The speaker performs a kind of reactionary nonchalance in stanza 8, with the brashness of the imperative mood (‘Fuck the world!’). The linguistic device of chiasmus, repetition with inversion of the word-initial sounds, draws ‘Fuck the world!’ and ‘we fucked’ into a syntactic parallel. This device draws out the disturbing brutality of ‘fuck’ as a verb here, meaning that to fuck someone can be a little too close to fucking up someone. In stanzas 9 and 10 the speaker’s guilt in the wake of abortifacents returns to the feminised violence of sewing, occupying the paradox of a malevolent emptiness, a nothingness that won’t stop growing: ‘I cowered before guilt, / and its threat of emptiness / that gaped at me / like a hole in my stocking, / widening, widening.’

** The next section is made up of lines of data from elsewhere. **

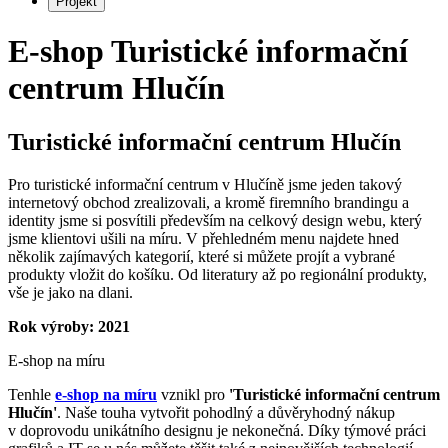
Projekt
E-shop Turistické informační
centrum Hlučín
Turistické informační centrum Hlučín
Pro turistické informační centrum v Hlučíně jsme jeden takový
internetový obchod zrealizovali, a kromě firemního brandingu a
identity jsme si posvítili především na celkový design webu, který
jsme klientovi ušili na míru. V přehledném menu najdete hned
několik zajímavých kategorií, které si můžete projít a vybrané
produkty vložit do košíku. Od literatury až po regionální produkty,
vše je jako na dlani.
Rok výroby: 2021
E-shop na míru
Tenhle
e-shop na míru
vznikl pro
'Turistické informační centrum
Hlučín'
. Naše touha vytvořit pohodlný a důvěryhodný nákup
v doprovodu unikátního designu je nekonečná. Díky týmové práci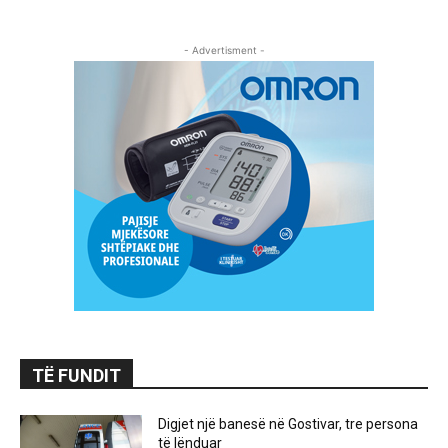
- Advertisment -
TË FUNDIT
Digjet një banesë në Gostivar, tre persona
të lënduar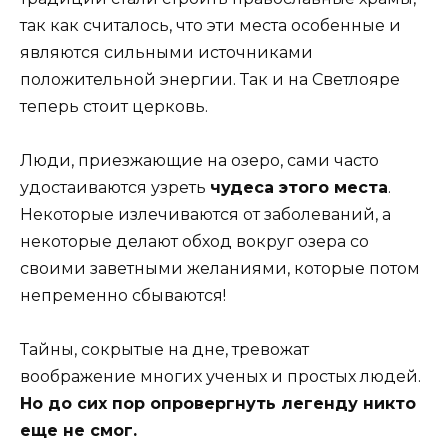
так как считалось, что эти места особенные и
являются сильными источниками
положительной энергии. Так и на Светлояре
теперь стоит церковь.
Люди, приезжающие на озеро, сами часто
удостаиваются узреть
чудеса этого места
.
Некоторые излечиваются от заболеваний, а
некоторые делают обход вокруг озера со
своими заветными желаниями, которые потом
непременно сбываются!
Тайны, сокрытые на дне, тревожат
воображение многих ученых и простых людей.
Но до сих пор опровергнуть легенду никто
еще не смог.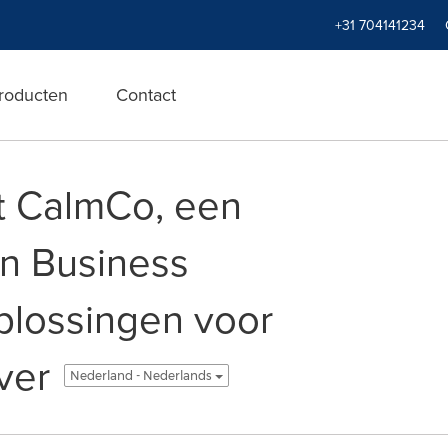
+31 704141234
roducten
Contact
 CalmCo, een
an Business
oplossingen voor
ver
Nederland - Nederlands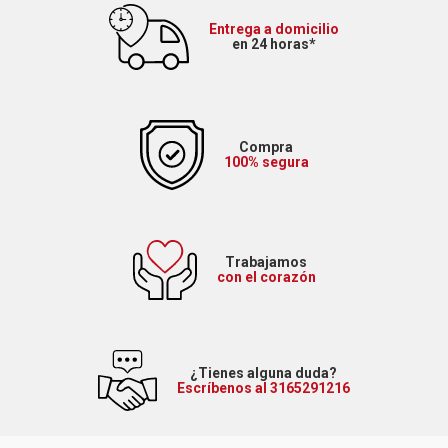
Entrega a domicilio
en 24 horas*
Compra
100% segura
Trabajamos
con el corazón
¿Tienes alguna duda?
Escríbenos al 3165291216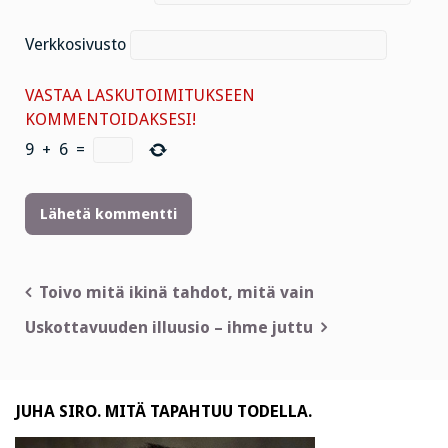
Verkkosivusto
VASTAA LASKUTOIMITUKSEEN
KOMMENTOIDAKSESI!
9
+
6
=
Artikkelien
Toivo mitä ikinä tahdot, mitä vain
selaus
Uskottavuuden illuusio – ihme juttu
JUHA SIRO. MITÄ TAPAHTUU TODELLA.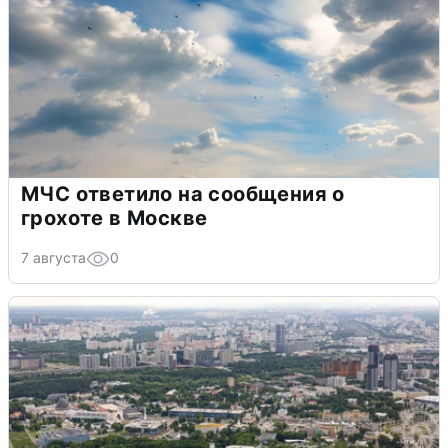
МЧС ответило на сообщения о
грохоте в Москве
7 августа
0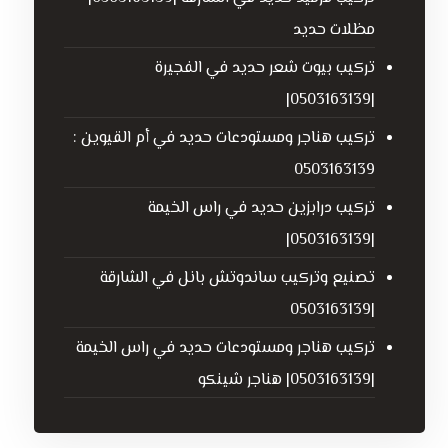
مظلات حديد
تركيب بيوت شعر حديد في الفجيرة
|0503163139|
تركيب هناجر ومستودعات حديد في أم القيوين :
0503163139
تركيب درابزين حديد في راس الخيمة
|0503163139|
تصنيع وتركيب ساندوتش بانل في الشارقة
|0503163139
تركيب هناجر ومستودعات حديد في راس الخيمة
|0503163139| هناجر شينكو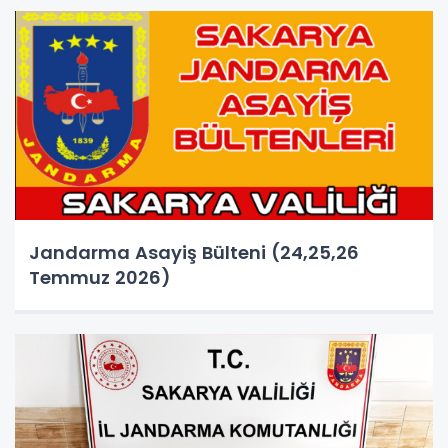
Jandarma Asayiş Bülteni (24,25,26
Temmuz 2026)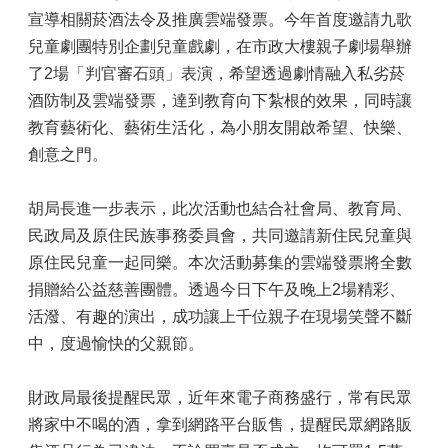
宣導相關菸酒法令及推廣雲端發票。今年首度邀請九歌
兒童劇團特別企劃兒童戲劇，在市政大樓親子劇場舉辦
了2場「判官審石頭」表演，希望透過劇情融入私劣菸
酒防制及雲端發票，達到教育向下紮根的效果，同時讓
教育藝術化、藝術生活化，為小朋友開啟希望、快樂、
創意之門。
胡局長進一步表示，此次活動也結合社會局、教育局、
民政局及原住民族事務委員會，共同邀請新住民兒童與
原住民兒童一起同樂。本次活動募集的雲端發票將全數
捐贈給公益慈善團體。透過今日下午及晚上2場精彩、
活潑、有趣的演出，成功讓上千位親子在現場笑聲不斷
中，度過愉快的父親節。
財政局最後提醒民眾，近年來電子商務盛行，常有民眾
將家中不喝的酒，拿到網路平台販售，提醒民眾網路販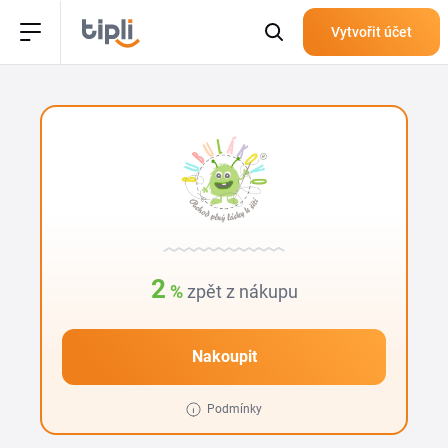
Vytvořit účet
2
%
zpět z nákupu
Nakoupit
Podmínky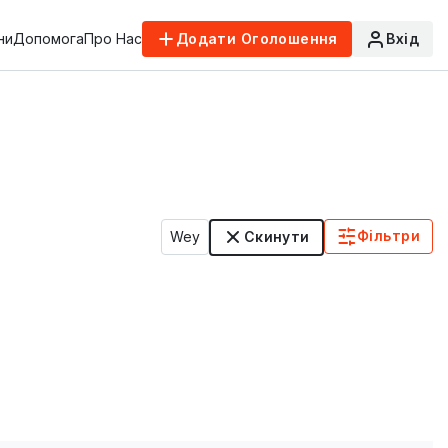
ни
Допомога
Про Нас
Додати Оголошення
Вхід
Фільтри
Wey
Скинути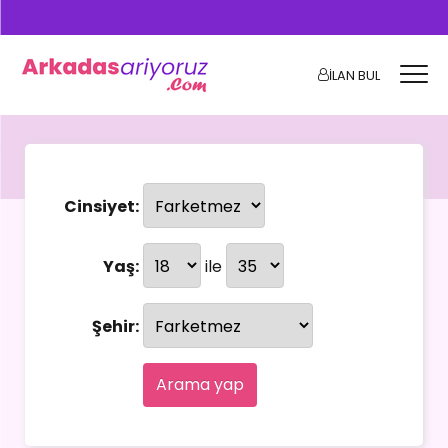
İLAN BUL
Cinsiyet:
Yaş:
ile
Şehir:
Arama yap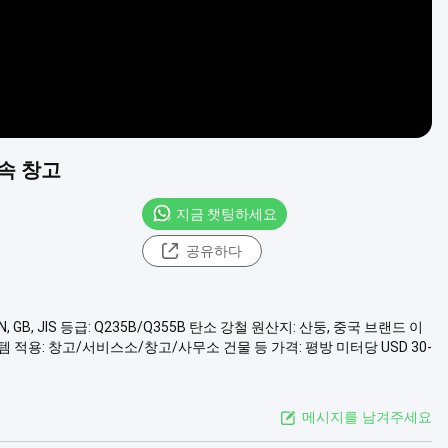
속 창고
지금 챗팅하세요
공유하다
, GB, JIS 등급: Q235B/Q355B 탄소 강철 원산지: 산둥, 중국 브랜드 이
템 적용: 창고/서비스소/창고/사무소 건물 등 가격: 평방 미터당 USD 30-
메시지를 남겨주세요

The representation of the violence done to and by women’s bodies in pregnancy, miscarriage and abortion has a long history in women’s art, including in the work of pioneering women’s autobiographical Confessional poets Anne Sexton and Sylvia Plath, and it is Plath’s work in particular that Late draws on in this poem. Late’s ‘Your mouth is a wound / I want to stitch up’ echoes Plath’s ‘Blood, let blood be spilt; / Meat must glut his mouth’s raw wound’ from the poem ‘Pursuit.’ So too does the stick of pins echo Plath’s ‘My Japanese silks, desperate butterflies / May be pinned any minute, anesthetized’ from the poem ‘Kindness.’ Late’s poem is on well-worn ground depicting the visceral and emotional gore of lost, aborted pregnancy. In this Late stands alongside contemporary peers such as emerging cultural critic and essayist Leslie Jameson, whose 2014 essays ‘Grand Unified Theory of Female Pain,’ and ‘The Empathy Exams,’ republished in her 2014 collection of the same name, grapple with the inheritance of the aesthetic traditions of women’s Confessional poetry, and with questions of women’s subjectivity and suffering. Depicting women’s embodied pain is always intensely personal, and yet almost a cliché in its frequency and banality, a structural consequence of markedness in an intensely misogynistic world. What lends Late’s account its timeliness and its originality emerges in stanza 10: the speaker’s guy has the gumption to mansplain her own abortion to her by text message. Where Jamison’s narrator in the ‘The Empathy Exams’ wants her nice-guy boyfriend ‘close to her damage,’ to experience her abortion and ‘hurt in a womb he doesn’t have’ (31), Late’s speaker is more sorrowful, a hurt rebuke at the condescending ignorance of this man: ‘When you explained / the procedure to me / so calmly over text, / you dropped my heart, like a rag, / in a pool of dirty water.’ The semantic ambiguity of ‘it’ and the pregnancy connotations of ‘carrying’ in the final lines open a space for a subtle double reading: Regretful ‘I didn’t know you were carrying it [my heart]’; or barbed and sarcastic ‘I didn’t know you were carrying it [this pregnancy, its consequences].’